Statistics show that 90% of elderly individuals want to age in place instead of moving into a retirement home. This supports the issue of the looming senior housing crisis, where growth is accelerating double to what care facilities can offer, and costs are only going up. With one in six people in the world being 65 and over by 2050, numerous companies are taking advantage by offering different solutions such as wearables, security systems and motion sensors. With multiple solutions/companies in the industry, there is a lack of standardization which supports a universal platform. IoT is the fix to this issue. With the future of the eldercare services market heading towards an invisible future where seamlessness will be the industry standard, IoT is best equipped with the integration and automation capabilities to take advantage of this shift.

Aside from the lack of standardization of the industry, the market poses unique challenges that need to be considered. First of all, due to the unpredictable behavior of senior individuals, properly designing tech is difficult and is often done incorrectly (designed for optimal behavior). Examples of challenging behavior include unplugging things from outlets and a constant change in routine due to short attention span. This results in false alerts going off for a variety of current solutions due to poor AI design. The caregiver fills this void. Did you know that each year, $300 billion in economic activity in the US alone is forgone due to a caregiver needing to stay home?

Seniors tend to fear technology as they don’t understand it. The current definition of “ease of use” does not apply to the senior care market for a variety of reasons. Creating a technology that seniors either understand or don’t see are the two options companies have. With the number of people with dementia doubling every 20 years, the latter option is more viable, somewhere IoT can shine. As this number grows, it will only make it more difficult to penetrate the market as the niche is highly fragmented and lacks a universal solution. The future of the senior generation is tech-savvy, companies need to find a way to balance technology that seniors can use while providing that truly seamless experience through the use of IoT.

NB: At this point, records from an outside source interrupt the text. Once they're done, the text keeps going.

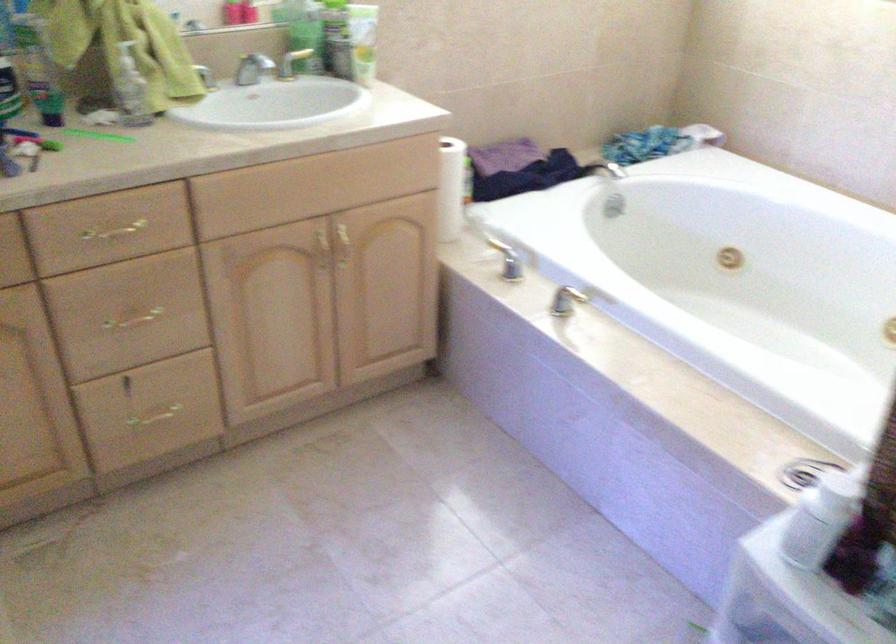
This screenshot has height=644, width=896. Find the location of `paper towel roll`. paper towel roll is located at coordinates (451, 187).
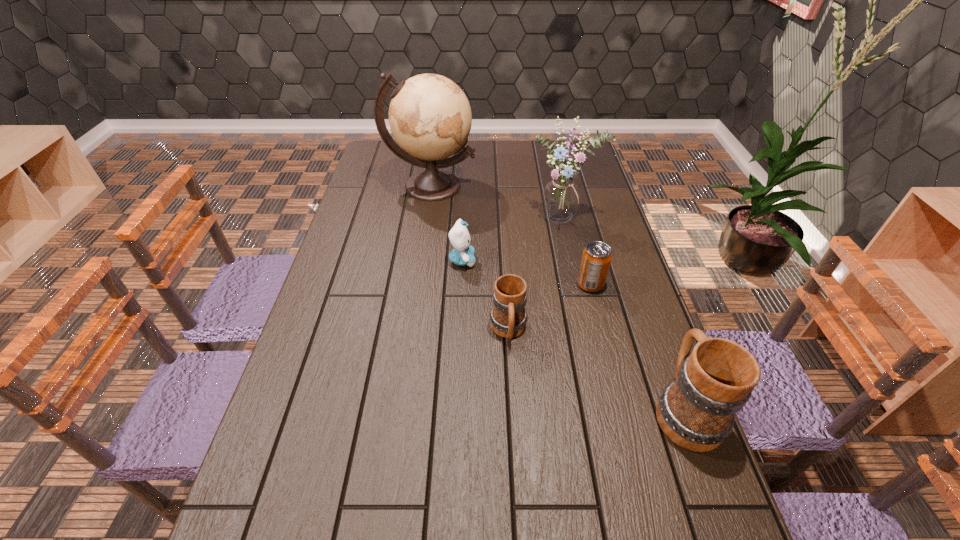
Image resolution: width=960 pixels, height=540 pixels. Find the location of `vacant region that satisfies the following two spatial constraints: 1. on the face of the kitten; 2. on the side of the nearest object with the handle`. vacant region that satisfies the following two spatial constraints: 1. on the face of the kitten; 2. on the side of the nearest object with the handle is located at coordinates (456, 409).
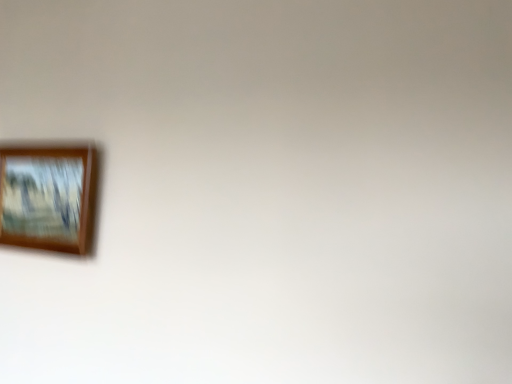
Describe the element at coordinates (47, 196) in the screenshot. I see `wooden picture frame at left` at that location.

Find the location of a particular element. This screenshot has width=512, height=384. wooden picture frame at left is located at coordinates (47, 196).

This screenshot has height=384, width=512. What are the coordinates of `wooden picture frame at left` in the screenshot? It's located at (47, 196).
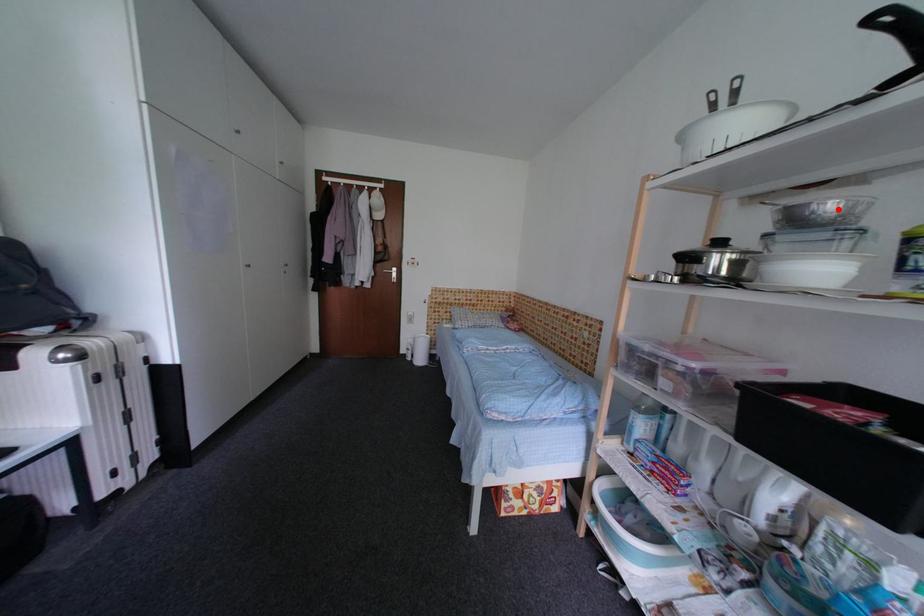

There needs to be a middle-ground that bridges these issues with their respective solutions. This is where the need for caregivers comes in. We’re still at a point where a physical presence is needed with technology to make sure the protocol works as intended. Companies need to rethink strategy with their product lines to properly fit the current demand and consider the future in order to remain relevant in tomorrow’s landscape. As time progresses, the economic pressure associated with caregivers remaining at home will alleviate due to the increase in automated IoT.

As companies begin taking advantage of IoT-based eldercare devices due to the data they can provide for proper optimization, there is a growing need for universal standardization to fix the cracks between the ever-fragmented IoT market. With unique solutions needing to be developed all depending on the chipsets and platforms used to develop these devices, it’s becoming inefficient for companies and consumers alike. One of the first technologies set to fix this divide is Cognitive Systems’ WiFi Motion, which provides a seamless user experience by using IoT devices as motion sensors through RF signals. WiFi Motion technology is validated by the movement of the market allowing seniors to age in place without privacy-intrusive cameras, all while a caregiver can monitor. With WiFi Motion being a visionary technology, other companies should follow a similar path for success: no intrusion on daily routine whilst providing a solution seniors don’t need to interact with.

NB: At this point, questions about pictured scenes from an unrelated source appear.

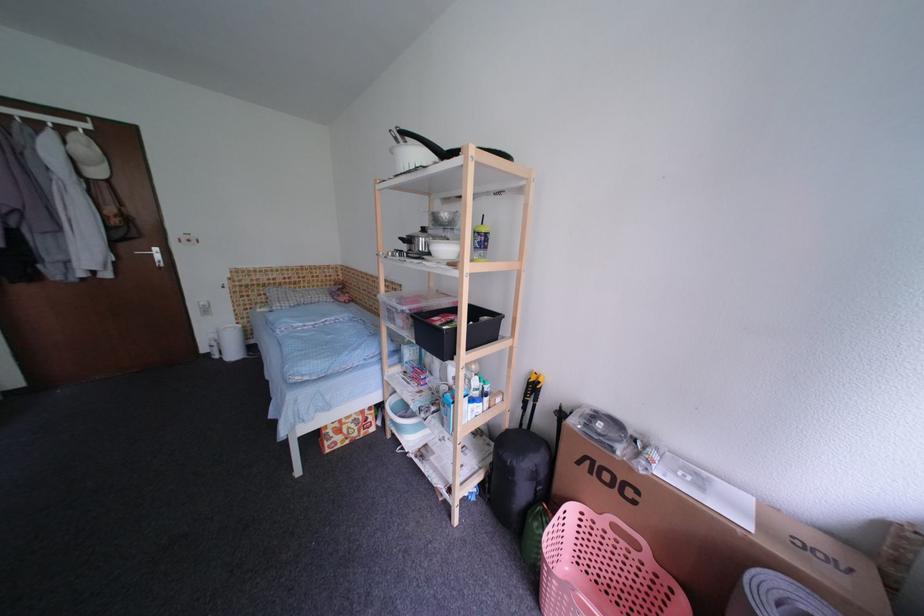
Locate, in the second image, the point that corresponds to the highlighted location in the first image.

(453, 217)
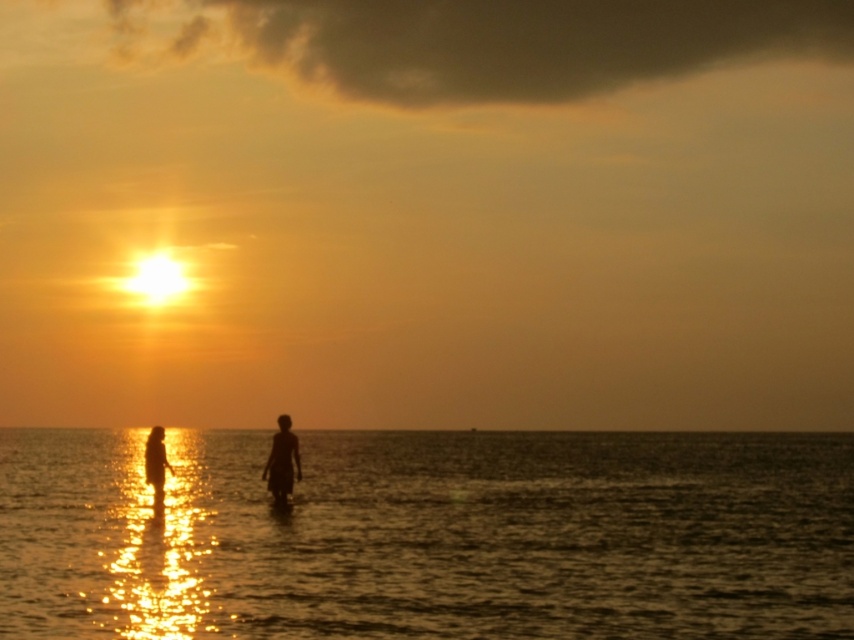
Is shiny reflective water at center thinner than silhouette figure at lower left?

In fact, shiny reflective water at center might be wider than silhouette figure at lower left.

From the picture: Who is higher up, shiny reflective water at center or silhouette figure at lower left?

Positioned higher is silhouette figure at lower left.

Locate an element on the screen. shiny reflective water at center is located at coordinates (428, 536).

Can you confirm if silhouette figure at center is positioned above silhouette figure at lower left?

Yes.

Who is lower down, silhouette figure at center or silhouette figure at lower left?

silhouette figure at lower left is lower down.

Does point (278, 440) come farther from viewer compared to point (145, 460)?

No, (278, 440) is in front of (145, 460).

I want to click on silhouette figure at center, so click(282, 461).

Which is in front, point (446, 584) or point (278, 429)?

Point (446, 584)

Does shiny reflective water at center have a greater height compared to silhouette figure at center?

Yes, shiny reflective water at center is taller than silhouette figure at center.

Measure the distance between shiny reflective water at center and camera.

shiny reflective water at center is 18.02 meters away from camera.

Locate an element on the screen. This screenshot has height=640, width=854. shiny reflective water at center is located at coordinates (428, 536).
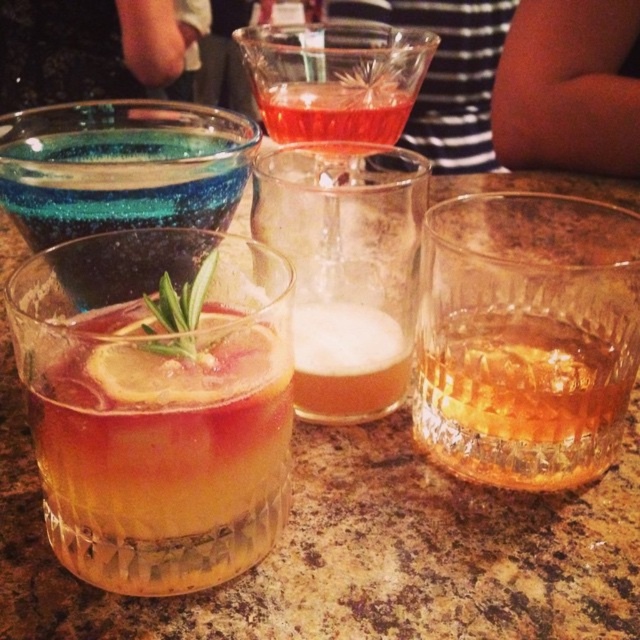
Question: Can you confirm if translucent glass drink at center is positioned below foamy amber liquid at center?

Choices:
 (A) no
 (B) yes

Answer: (B)

Question: Which object is closer to the camera taking this photo?

Choices:
 (A) translucent glass at upper center
 (B) blue glittery liquid at center left
 (C) green leafy rosemary at center
 (D) foamy amber liquid at center

Answer: (C)

Question: Which point is farther to the camera?

Choices:
 (A) (173, 324)
 (B) (67, 556)

Answer: (B)

Question: Where is foamy amber liquid at center located in relation to translucent glass at upper center in the image?

Choices:
 (A) left
 (B) right

Answer: (B)

Question: Does transparent glass with starburst etching at upper center come in front of green leafy rosemary at center?

Choices:
 (A) yes
 (B) no

Answer: (B)

Question: Which point is farther to the camera?

Choices:
 (A) blue glittery liquid at center left
 (B) foamy amber liquid at center
 (C) translucent glass at upper center

Answer: (C)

The eldercare market will grow from $100 billion in 2016 to $225 billion by 2024. Companies need to begin adopting this technology to properly enter and stay relevant within the market of today and tomorrow. Corporations have to realign their product strategy to what the market is demanding rather than creating further inefficiencies with their products and further segmenting the market. With a fast-growing baby boomer population, this niche is finally starting create real opportunity, and with a clear gap in the market, companies should not rest in taking advantage before falling behind their competitors.